Like most self-fictions, Fantastic Mr Fox contained its measure of wishful thinking. Pat had never conformed to Mrs Fox’s pipe-and-slippers-fetching ‘little woman’ model of wifehood and, like their mother, Roald’s ‘fine’ children, especially Tessa, were less biddable than the little Foxes. Tessa’s predictable unhappiness was of long duration, beginning with the trauma of Theo’s accident. A year after the accident, Roald had taken Tessa to leading child psychoanalyst Anna Freud, but he resisted Freud’s advice of family therapy: none of his friends, he claimed in Tessa’s account written after his death, could ever write again ‘after they had had all their nooks and crannies flattened like pancakes’.34 Untreated, compounded by the horrors of Olivia’s death and Pat’s strokes, Tessa’s traumas made her exacting and miserable, but Roald was as reluctant to discuss his daughter’s unhappiness with her as he was to talk about his own feelings, incapable then, as always, of responding to suggestions of emotional neediness.

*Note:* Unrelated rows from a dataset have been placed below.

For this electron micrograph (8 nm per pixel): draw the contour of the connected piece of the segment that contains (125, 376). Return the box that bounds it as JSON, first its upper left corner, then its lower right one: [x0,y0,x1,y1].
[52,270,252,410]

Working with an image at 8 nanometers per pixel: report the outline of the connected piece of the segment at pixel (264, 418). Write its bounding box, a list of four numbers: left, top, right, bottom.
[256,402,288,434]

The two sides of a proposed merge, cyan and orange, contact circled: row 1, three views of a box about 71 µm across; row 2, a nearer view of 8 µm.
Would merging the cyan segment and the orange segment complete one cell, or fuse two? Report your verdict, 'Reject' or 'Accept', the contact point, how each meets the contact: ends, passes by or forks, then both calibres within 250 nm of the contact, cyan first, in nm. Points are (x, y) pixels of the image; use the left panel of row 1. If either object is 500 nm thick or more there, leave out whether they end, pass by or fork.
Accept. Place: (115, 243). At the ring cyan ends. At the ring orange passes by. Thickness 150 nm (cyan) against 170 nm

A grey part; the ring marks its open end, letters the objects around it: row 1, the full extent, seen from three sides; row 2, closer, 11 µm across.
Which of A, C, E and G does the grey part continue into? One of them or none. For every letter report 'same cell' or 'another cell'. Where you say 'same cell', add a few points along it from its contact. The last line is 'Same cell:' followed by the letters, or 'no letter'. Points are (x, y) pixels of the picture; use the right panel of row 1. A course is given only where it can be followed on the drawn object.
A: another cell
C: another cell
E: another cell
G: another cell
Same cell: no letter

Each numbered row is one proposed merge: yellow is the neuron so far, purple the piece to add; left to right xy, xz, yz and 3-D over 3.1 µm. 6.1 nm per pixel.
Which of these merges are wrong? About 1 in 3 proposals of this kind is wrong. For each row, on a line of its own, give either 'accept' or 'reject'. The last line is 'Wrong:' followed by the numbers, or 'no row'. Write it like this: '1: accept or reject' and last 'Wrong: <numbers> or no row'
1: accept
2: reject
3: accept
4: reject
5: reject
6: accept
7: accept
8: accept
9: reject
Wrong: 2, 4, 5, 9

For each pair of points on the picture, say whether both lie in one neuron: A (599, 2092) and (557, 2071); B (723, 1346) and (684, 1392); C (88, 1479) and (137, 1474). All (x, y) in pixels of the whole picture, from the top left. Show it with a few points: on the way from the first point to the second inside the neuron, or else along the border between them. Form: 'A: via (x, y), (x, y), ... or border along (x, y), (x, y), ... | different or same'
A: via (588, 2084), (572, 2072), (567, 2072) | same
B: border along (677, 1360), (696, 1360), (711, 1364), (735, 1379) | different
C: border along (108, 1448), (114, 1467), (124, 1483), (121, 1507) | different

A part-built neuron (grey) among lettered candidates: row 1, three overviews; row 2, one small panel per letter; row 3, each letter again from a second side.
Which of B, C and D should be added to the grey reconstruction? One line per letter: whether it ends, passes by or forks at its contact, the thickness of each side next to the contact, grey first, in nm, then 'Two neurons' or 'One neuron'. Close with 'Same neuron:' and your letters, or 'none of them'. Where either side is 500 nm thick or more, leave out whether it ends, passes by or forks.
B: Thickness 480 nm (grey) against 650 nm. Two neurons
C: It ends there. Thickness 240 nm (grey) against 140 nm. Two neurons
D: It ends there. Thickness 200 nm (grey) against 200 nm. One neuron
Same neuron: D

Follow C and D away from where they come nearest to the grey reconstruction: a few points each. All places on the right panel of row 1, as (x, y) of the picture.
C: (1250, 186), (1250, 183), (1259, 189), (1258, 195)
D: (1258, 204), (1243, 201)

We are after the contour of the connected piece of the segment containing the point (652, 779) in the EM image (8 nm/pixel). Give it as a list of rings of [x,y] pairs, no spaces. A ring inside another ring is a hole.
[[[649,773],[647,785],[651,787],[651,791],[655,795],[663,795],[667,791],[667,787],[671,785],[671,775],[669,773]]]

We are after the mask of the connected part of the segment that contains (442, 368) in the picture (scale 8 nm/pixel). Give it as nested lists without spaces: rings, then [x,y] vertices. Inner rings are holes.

He was also preoccupied by his relationship with Pat. Within a year of Pat’s accident, Roald was wrestling with his marriage’s future. Pat was not a different person from the woman Roald had married. Rather she had become an exaggerated version of her former self, and the traits that were magnified were those that appealed least to Roald: her narcissism, which Tessa has claimed her parents shared, self-indulgence, strident anger – ‘I can’t calm down,’ Pat told the New York Post in 1973 – lack of intellectual interests and theatrical qualities dismissed as ‘actressy’; she herself claimed she had lost any sense of nervousness, the ability to consider abstractions or to dream.35 Again Roald took advice from Geoffrey Fisher that, as before, apparently offered meagre solace. Roald’s feelings were uncomfortably conflicted. ‘I love her,’ he wrote to a close friend about Pat, ‘I’ll never leave her. But I have to live with her all the time, and you would go round the bend within a couple of hours.’36 It was a dispiriting prospect and almost certainly unworkable.

Confused, Roald misjudged a project that may have been intended to unite husband and wife. He set out to make his own vehicle for Pat, bought rights to a first novel, embarked on the screenplay, found a producer and a director and made a deal with a production company linked to MGM. Roald boasted that his adaptation of Nest in a Falling Tree was his best to date; he had added to the heroine’s back story by making her, like Pat, a former stroke victim. Joy Cowley’s novel was tense, even chilling. In Roald’s hands, it acquired some of the hallmarks of his short stories: dollops of melodrama, a preoccupation with sex, flashes of humour. The results were uneven, despite the quality of Pat’s performance. Not for the first or last time, Roald blamed everyone and everything else. Pat derived little pleasure from the experience: she was convinced she overheard director Alistair Reid maligning her. Roald described Reid as a ‘very nasty little man’; to Roald’s first biographer, Jeremy Treglown, Reid described Roald as ‘a bully, a big, overpoweringly enormous guy. He would make [Pat] repeat things in front of people, and treat her like a child.’37 Released in the States as The Night Digger in May 1971, the film garnered poor reviews; it was not released in Britain.

Did Pat reflect on the story Roald had chosen for them to tell together? Cowley’s novel is a claustrophobic account of a spinster daughter compelled to care for her demanding invalid mother. Roald appeared unaware of grounds for discomfort on Pat’s part. Pat would argue that she had already glimpsed the precariousness of her marriage.